Sport and tourism are amongst the most sought-after leisure experiences (Ritchie & Adair, 2009). Traveling due to sport-related activities and events has become increasingly popular as has been demonstrated by a growing number of studies (Gammon & Robinson, 2003; Gavrili-Alexandris & Vakalakis, 2016; Koronios & Kriemadis, 2018). Sports events are acknowledged as having an important contribution to positioning (Gibson, 1998) as well as to economic development and regeneration of host cities, regions, and countries (Getz & Fairley, 2004; Lee & Taylor, 2005; Wilson, 2006). The main economic benefit for a region derives, not only from the consumption by visitors during the sport-related event but also from increased tourism flows in the post-event period (Preuss, 2005).

However, and despite the positive impacts, it is important to keep in mind that sports events may not always be perceived as positive, particularly when taking place in natural, sensitive areas, with outstanding environmental features. In such cases, tourism flows and sports activities, as is the case of outdoor running, are also likely, to some extent, to cause negative environmental impacts. Adventure racing events are an example of sports events, which occur across a range of land tenures, including protected areas, and that may be commercially sponsored and involve hundreds of competitors and spectators. Thus, and although adventure race is becoming a well-established recreational use in many countries, the question of whether it is an appropriate activity for a particular protected area, should be considered (Newsome, 2014).

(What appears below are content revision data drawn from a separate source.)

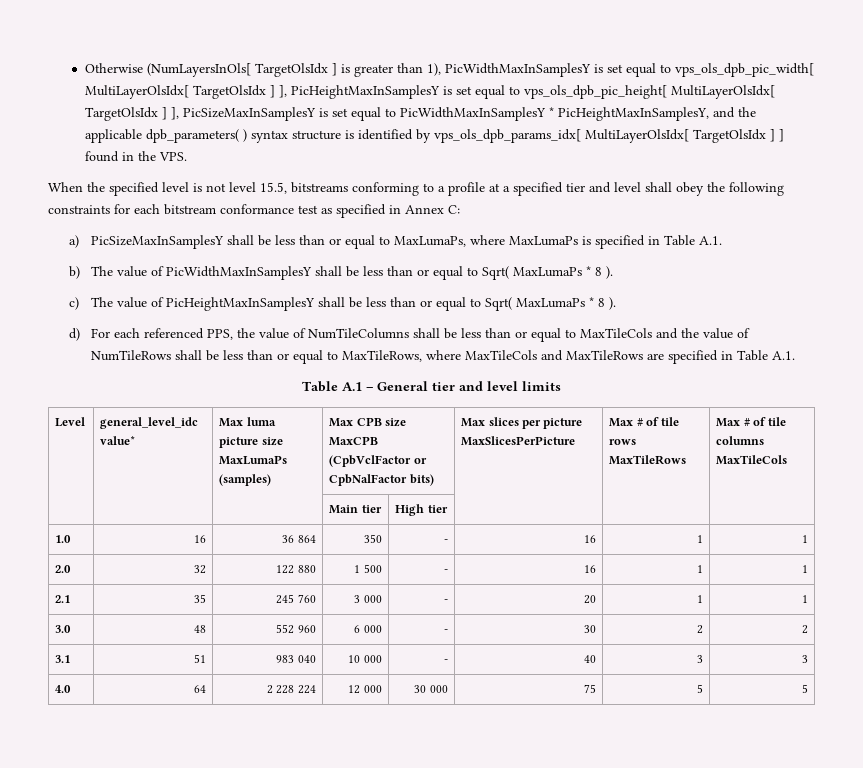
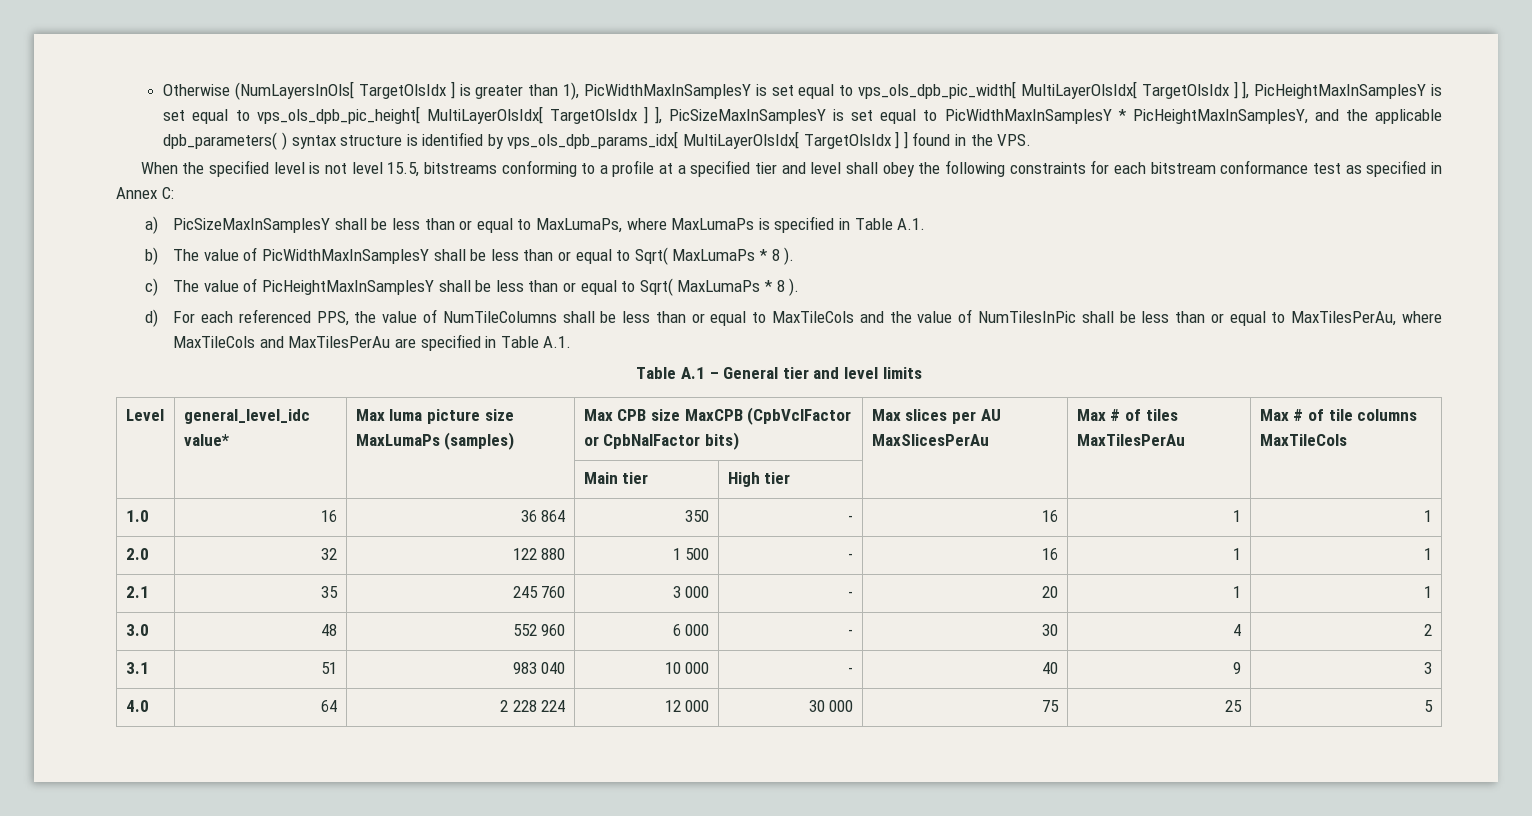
[90,350,422,364] NumTileRows shall be less than or equal to MaxTileRows, -> [977,311,1397,326] NumTilesInPic shall be less than or equal to MaxTilesPerAu,
[565,350,643,360] MaxTileRows -> [288,336,391,348] MaxTilesPerAu
[543,418,583,429] [461,436,576,446] [609,417,680,427] [609,439,637,445] [609,455,687,465] picture MaxSlicesPerPicture | Max # of tile rows MaxTileRows -> [980,409,1001,421] [871,434,989,446] [1076,409,1178,421] [1076,434,1185,446] AU MaxSlicesPerAu | Max # of tiles MaxTilesPerAu
[696,625,703,634] 2 -> [1233,624,1242,636] 4
[696,655,703,663] 3 -> [1233,662,1242,674] 9
[696,684,703,693] 5 -> [1225,700,1243,712] 25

Concerns regarding the continuously increasing number of tourists visiting destinations, whether they are urban, or rural, and the unsustainable mass tourism practices (often referred to as overtourism, are growing, not only in society, expressed by the motives of “anti-tourism” movements, but also in academia (Milano et al., 2018; Seraphin, et al., 2018). A high concentration of visitors might put places at risk due to the destruction of natural and cultural resources, compromising the place sustainability (Milano et al., 2018). Furthermore, there are concerns that visitors are impacting negatively on the quality of life of locals, contributing to noise and to trash that is often left behind, for example, while the positive economic contribution to local businesses is limited. In this context, the idea of responsible tourism has gained attention in the last few years, both from scholars and practitioners. It has been highlighted that responsible tourism has the potential to create positive tourism impacts by allowing the achievement of businesses’, visitors’ and local communities’ objectives and expectations, and to, simultaneously, contribute to the protection of resources in tourism destinations (Pan et al., 2018).